• REQUIRED TASKS:
1. In the utility rates text, what base ROE did the FERC set in its order of September 28, 2016?
2. Copy from the utility rates text the passage starting at "Wholesale power sales" and ending at "by the FERC.".
3. Turn the paragraph of the utility rates text that begins "Wholesale power sales and transmission rates" into a short bulleted list that keeps its main facts.

• PROVIDED TEXT:
-=-=-=-=-

The TCJA reduced the federal corporate income tax rate from 35% to 21%. Currently, all OTP rates have been developed using a 35% tax rate. The MPUC, the NDPSC, the SDPUC and the FERC have all initiated dockets or proceedings to assess the impact of the lower income tax rates under the TCJA on electric rates and develop regulatory strategies to incorporate the tax change into future rates, if warranted. The MPUC required regulated utilities providing service in Minnesota to make filings by February 15, 2018 but has not made a determination on rate treatment. The SDPUC required initial comments by February 1, 2018 and indicated that revenues collected after December 31, 2017 would be subject to refund, pending determination of the impacts of the TCJA. As described above, OTP’s pending general rate cases in North Dakota and South Dakota reflect the impact of the TCJA. OTP has accrued refund liabilities for revenues collected under rates set to recover higher levels of federal income taxes than OTP is currently incurring under the lower federal tax rates in the TCJA. The accrued refund liabilities as of March 31, 2018 related to the tax rate reduction were $1.9 million in Minnesota, $0.8 million in North Dakota and $0.5 million in South Dakota.

 

 

FERC

 

Wholesale power sales and transmission rates are subject to the jurisdiction of the FERC under the Federal Power Act. The FERC is an independent agency with jurisdiction over rates for wholesale electricity sales, transmission and sale of electric energy in interstate commerce, interconnection of facilities, and accounting policies and practices. Filed rates are effective after a one-day suspension period, subject to ultimate approval by the FERC.

 

MVPs—On December 16, 2010 the FERC approved the cost allocation for a new classification of projects in the MISO region called MVPs. MVPs are designed to enable the region to comply with energy policy mandates and to address reliability and economic issues affecting multiple transmission zones within the MISO region. The cost allocation is designed to ensure that the costs of transmission projects with regional benefits are properly assigned to those who benefit.

 

On November 12, 2013 a group of industrial customers and other stakeholders filed a complaint with the FERC seeking to reduce the ROE component of the transmission rates that MISO transmission owners, including OTP, may collect under the MISO Tariff. The complainants sought to reduce the 12.38% ROE used in MISO’s transmission rates to a proposed 9.15%. The complaint established a 15-month refund period from November 12, 2013 to February 11, 2015. A non-binding decision by the presiding Administrative Law Judge (ALJ) was issued on December 22, 2015 finding that the MISO transmission owners’ ROE should be 10.32%, and the FERC issued an order on September 28, 2016 setting the base ROE at 10.32%. A number of parties requested rehearing of the September 2016 order and the requests are pending FERC action.

-=-=-=-=-

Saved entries
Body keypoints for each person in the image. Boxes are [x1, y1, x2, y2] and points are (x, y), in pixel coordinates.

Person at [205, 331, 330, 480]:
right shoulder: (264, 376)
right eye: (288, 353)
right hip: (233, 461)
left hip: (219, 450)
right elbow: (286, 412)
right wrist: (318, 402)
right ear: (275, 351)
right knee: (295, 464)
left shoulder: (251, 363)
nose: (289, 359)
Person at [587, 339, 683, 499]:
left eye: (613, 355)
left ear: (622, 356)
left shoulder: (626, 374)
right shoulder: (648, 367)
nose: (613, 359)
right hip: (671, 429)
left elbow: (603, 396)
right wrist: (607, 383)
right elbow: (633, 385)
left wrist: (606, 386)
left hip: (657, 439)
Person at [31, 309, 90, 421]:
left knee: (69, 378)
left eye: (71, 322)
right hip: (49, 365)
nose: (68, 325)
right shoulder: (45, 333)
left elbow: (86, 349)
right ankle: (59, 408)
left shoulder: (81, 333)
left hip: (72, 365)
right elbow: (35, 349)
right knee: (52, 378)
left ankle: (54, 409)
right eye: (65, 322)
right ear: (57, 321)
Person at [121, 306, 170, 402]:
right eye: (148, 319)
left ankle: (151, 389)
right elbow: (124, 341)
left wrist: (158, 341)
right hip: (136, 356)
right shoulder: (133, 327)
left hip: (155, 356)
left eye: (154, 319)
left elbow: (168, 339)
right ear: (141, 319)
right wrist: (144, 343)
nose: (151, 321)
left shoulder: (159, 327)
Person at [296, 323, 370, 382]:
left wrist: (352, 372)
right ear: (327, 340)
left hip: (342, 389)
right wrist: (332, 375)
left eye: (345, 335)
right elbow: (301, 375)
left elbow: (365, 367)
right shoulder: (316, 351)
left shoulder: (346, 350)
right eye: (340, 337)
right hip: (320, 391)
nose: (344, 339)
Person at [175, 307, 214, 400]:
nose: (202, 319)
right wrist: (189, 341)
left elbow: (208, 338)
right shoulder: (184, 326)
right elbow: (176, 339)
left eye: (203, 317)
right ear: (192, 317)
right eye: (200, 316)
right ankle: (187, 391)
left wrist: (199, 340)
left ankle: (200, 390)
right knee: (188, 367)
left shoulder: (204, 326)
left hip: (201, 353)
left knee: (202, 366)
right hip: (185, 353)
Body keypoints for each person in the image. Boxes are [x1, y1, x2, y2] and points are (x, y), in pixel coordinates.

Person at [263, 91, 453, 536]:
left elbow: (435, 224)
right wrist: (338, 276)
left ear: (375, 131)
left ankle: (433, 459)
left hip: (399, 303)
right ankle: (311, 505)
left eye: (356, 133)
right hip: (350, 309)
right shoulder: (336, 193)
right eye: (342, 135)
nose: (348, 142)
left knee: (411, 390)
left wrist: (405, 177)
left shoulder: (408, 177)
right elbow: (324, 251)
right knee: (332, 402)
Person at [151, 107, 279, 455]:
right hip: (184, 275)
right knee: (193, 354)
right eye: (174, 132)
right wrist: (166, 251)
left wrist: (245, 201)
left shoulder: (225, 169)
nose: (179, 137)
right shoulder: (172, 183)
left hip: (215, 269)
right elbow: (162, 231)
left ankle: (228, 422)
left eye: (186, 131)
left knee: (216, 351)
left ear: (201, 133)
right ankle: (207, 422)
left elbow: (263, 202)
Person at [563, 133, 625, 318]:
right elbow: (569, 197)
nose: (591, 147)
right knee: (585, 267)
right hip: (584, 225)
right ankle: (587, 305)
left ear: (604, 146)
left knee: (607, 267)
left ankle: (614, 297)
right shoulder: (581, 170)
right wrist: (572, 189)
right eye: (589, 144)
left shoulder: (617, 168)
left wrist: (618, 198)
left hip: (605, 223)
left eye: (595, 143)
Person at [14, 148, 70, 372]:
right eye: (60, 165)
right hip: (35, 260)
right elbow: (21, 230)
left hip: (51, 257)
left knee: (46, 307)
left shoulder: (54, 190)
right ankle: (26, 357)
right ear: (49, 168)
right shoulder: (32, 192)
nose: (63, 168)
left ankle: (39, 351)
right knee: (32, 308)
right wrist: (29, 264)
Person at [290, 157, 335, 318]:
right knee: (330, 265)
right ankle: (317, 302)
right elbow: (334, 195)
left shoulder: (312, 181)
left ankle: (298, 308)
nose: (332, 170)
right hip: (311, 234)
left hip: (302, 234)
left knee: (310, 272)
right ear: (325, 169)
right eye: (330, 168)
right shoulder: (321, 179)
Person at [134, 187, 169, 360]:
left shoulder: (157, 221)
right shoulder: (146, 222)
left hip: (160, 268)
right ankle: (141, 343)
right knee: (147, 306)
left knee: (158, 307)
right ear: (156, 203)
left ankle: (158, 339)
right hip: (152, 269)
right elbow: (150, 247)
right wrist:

-=-=-=-=-

• SOLUTIONS TO THE PROBLEMS:
1. 10.32%

2.
Wholesale power sales and transmission rates are subject to the jurisdiction of the FERC under the Federal Power Act. The FERC is an independent agency with jurisdiction over rates for wholesale electricity sales, transmission and sale of electric energy in interstate commerce, interconnection of facilities, and accounting policies and practices. Filed rates are effective after a one-day suspension period, subject to ultimate approval by the FERC.

3.
- Wholesale power sales and transmission rates fall under FERC jurisdiction through the Federal Power Act.
- The FERC is an independent agency. It oversees rates for wholesale electricity sales, transmission and sale of electric energy in interstate commerce, interconnection of facilities, and accounting policies and practices.
- Filed rates take effect after a one-day suspension period, subject to final FERC approval.